Public Company Disclosure in the Age of Social Media: A Canadian Perspective

Authors: Jennifer Prieto and James R. Reid

Could your companys next tweet or post violate Canadian securities rules? The answer may be yes, according to a Canadian Securities Administrators (CSA) report on a review of social media practices conducted by the regulatory authorities in Alberta, Ontario and Québec.

Businesses are increasingly using social media websites such as Facebook, Twitter and Instagram to communicate with a broad range of constituencies. But public companies need to ensure that these activities dont put them offside their disclosure obligations under securities laws and stock exchange rules, whether via marketing messages that inadvertently convey material information to investors or by tech-savvy executives selectively disclosing business news to their social media followers.

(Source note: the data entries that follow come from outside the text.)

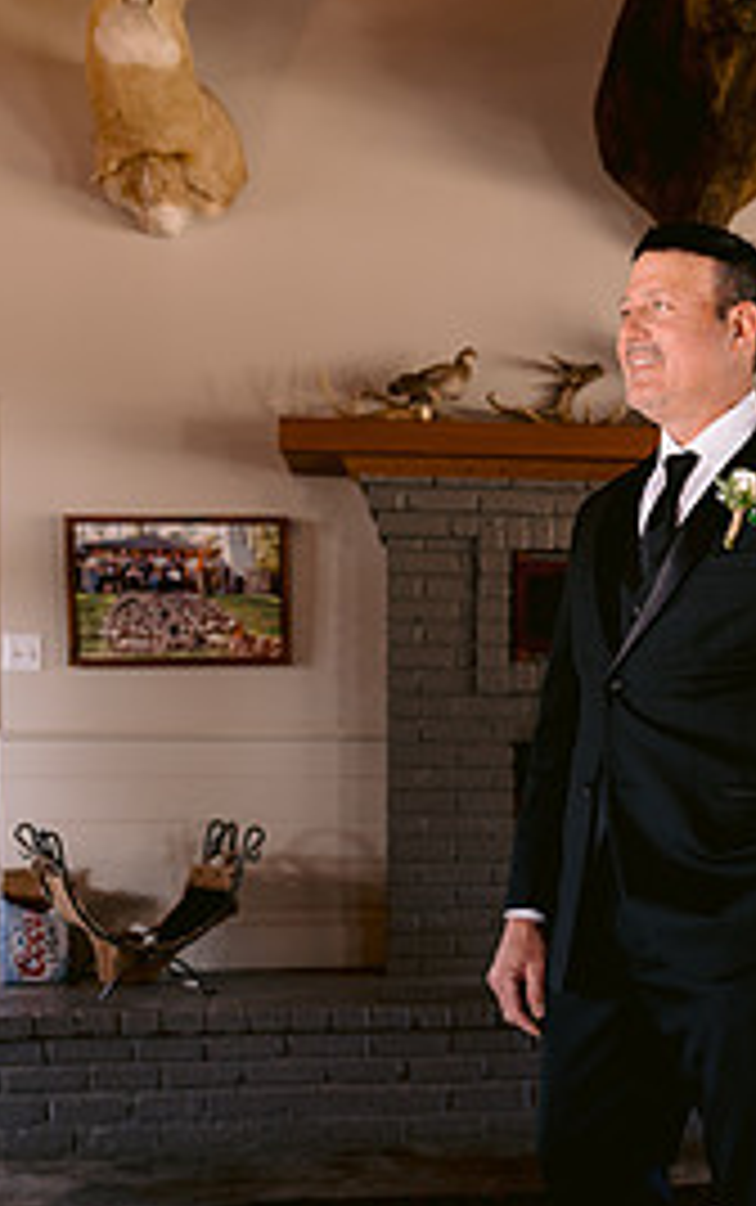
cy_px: 752
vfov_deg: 47.8
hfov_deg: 30.2
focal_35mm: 41
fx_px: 1349
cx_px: 652
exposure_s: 1/50
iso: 800
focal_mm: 24
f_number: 3.2
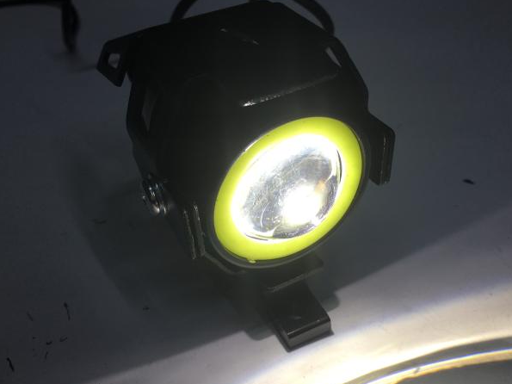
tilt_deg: -37.0
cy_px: 228
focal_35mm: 39
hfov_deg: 47.9
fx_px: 577
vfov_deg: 36.7
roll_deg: +3.0
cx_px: 260
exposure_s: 1/120
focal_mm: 4.15
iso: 25
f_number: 2.2
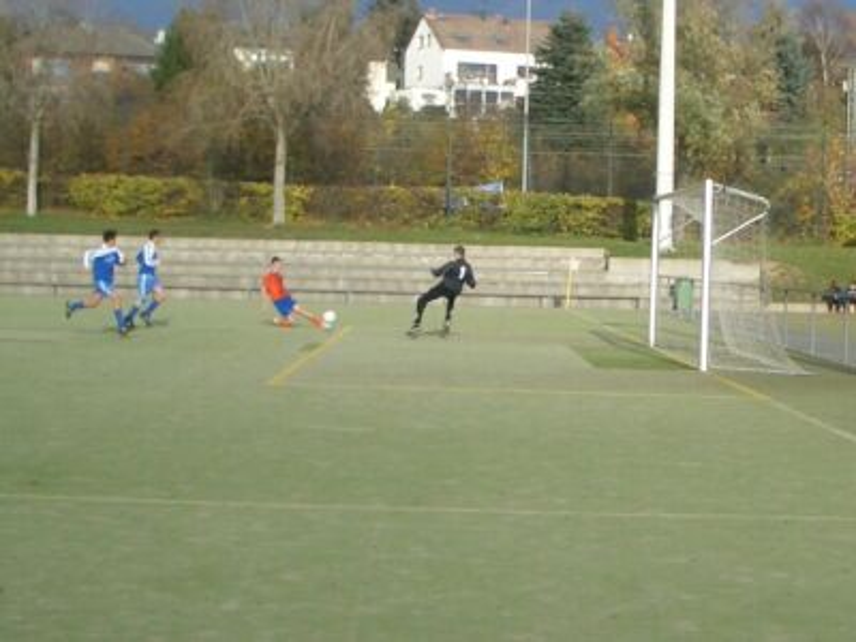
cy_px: 321
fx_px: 865
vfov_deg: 40.7
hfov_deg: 52.6
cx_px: 428
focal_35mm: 35
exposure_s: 1/400
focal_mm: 5.8
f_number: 4.3
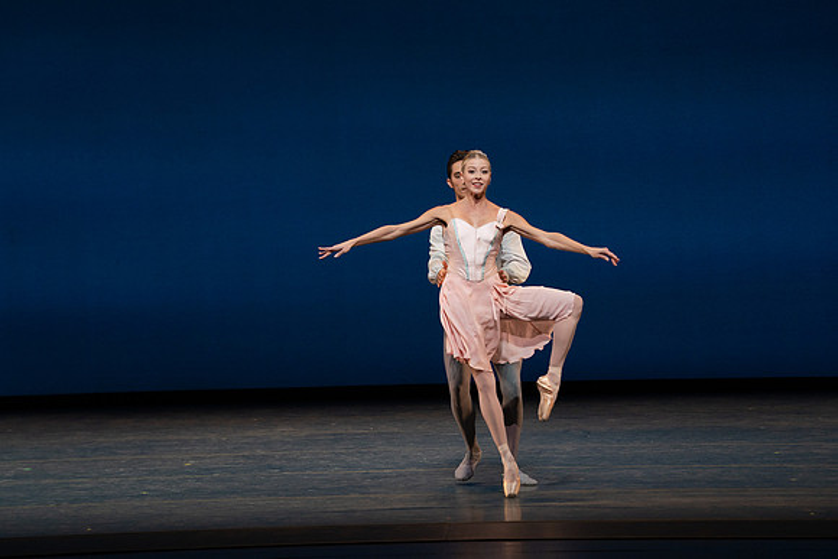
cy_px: 280
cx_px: 419
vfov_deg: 7.2
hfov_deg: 10.7
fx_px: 4470
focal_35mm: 192
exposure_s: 1/500
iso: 3200
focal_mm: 192
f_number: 8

The social media review described in CSA Staff Notice 51-348 published on March 9, 2017 included 111 non-investment fund reporting issuers. Of the 72% of reporting issuers in this sample group that were actively using at least one social media site, 30% took action to improve their disclosure in response to issues raised by regulators. Most cases involved disclosure inconsistences that were addressed by issuers agreeing to file clarifying disclosure, remove problematic social media disclosure and/or commit to improvements in their practices or policies. However, there were four instances of materially deficient disclosure where the original non-compliant disclosure or the subsequent correction of that disclosure resulted, on average, in a 26% movement in the share price.

So what are the specific concerns and disclosure expectations of securities regulators?

  • Selective or early disclosure. Material information must first be generally disclosed in a manner that effectively reaches the broader marketplace. Sharing material information via social media does not meet this requirement.
  • Misleading and unbalanced disclosure. Disclosure should be factual, avoid promotional commentary, give equal prominence to favourable and unfavourable information, include sufficient detail for investors to understand its substance and importance, and be consistent with previously filed disclosure.
  • Insufficient governance. The policies, procedures and controls adopted by reporting issuers for their formal regulatory filings should also be applied to social media disclosures.

These observations are grounded in the rules and guidance of the Canadian disclosure regime. They include National Policy 51-201, Disclosure Standards, and National Instrument 51-102, Continuous Disclosure Obligations, and, for issuers listed on the Toronto Stock Exchange (TSX), the timely disclosure provisions of the TSX Company Manual and the Electronic Communications Disclosure Guidelines published by the TSX. The Canadian approach of regulating social media use by applying these rules and policies of general application can be contrasted with the more specific and detailed regime of Regulation Fair Disclosure (Reg FD) in the United States.

Despite these differences between Canada and the United States, Canadian companies should consider what happened in 2012 when the CEO of Netflix posted on Facebook that Netflix viewing had exceeded one billion hours in the month of June. Netflix shares rose 5.2% that day and the U.S. Securities and Exchange Commission (SEC) issued a “Wells Notice,” indicating that in its view there was sufficient wrongdoing to warrant civil claims. The implication was that the disclosure involved material information and that the Facebook disclosure did not meet the requirement that material information be made available to all investors simultaneously.

How can Canadian reporting issuers avoid similar missteps? Companies should review their current disclosure policies and consider the following recommendations:

  1. Social media policy. Issuers should have a disclosure policy that appropriately addresses the use of social media. The CSA report found that 77% of issuers had not developed specific policies and procedures that would promote internal governance and compliance with securities law regarding their use of social media.
  2. Type of information and timing of release. A disclosure policy should identify the types of information that can be posted and restrict who can engage on social media on matters relating to the issuer and its business. If the disclosure of material information on social media is permitted, it must not be posted before its dissemination to the public via news release or otherwise in accordance with securities rules.
  3. Disclosure review. All posts should be vetted by authorized individuals to assess the materiality of information and ensure that the information is not selective, misleading, overly promotional or inconsistent with previous disclosure.
  4. Forward-looking information. Issuers disclosing FLI such as financial targets, project milestones and expected product launch dates are required to include accompanying disclosure such as the material factors and assumptions supporting the FLI. FLI should be updated if subsequent events occur that affect previously disclosed targets. The CSA report notes a tendency of non-compliance when FLI disclosure is provided in a social media context.
  5. Linking to third-party materials. Linking social media posts to media articles and analyst reports is problematic. Issuers may become legally responsible for the content and obligated to provide updates. Consent may be required. In order for the information to be balanced, an issuer would need to link to all analyst reports, both positive and negative, and highlight reports that are not independently prepared.

Canadian issuers should consider the findings of the CSA report and take it as an opportunity to ensure that their policies, practices and controls regarding social media use comply with applicable securities rules and best practices.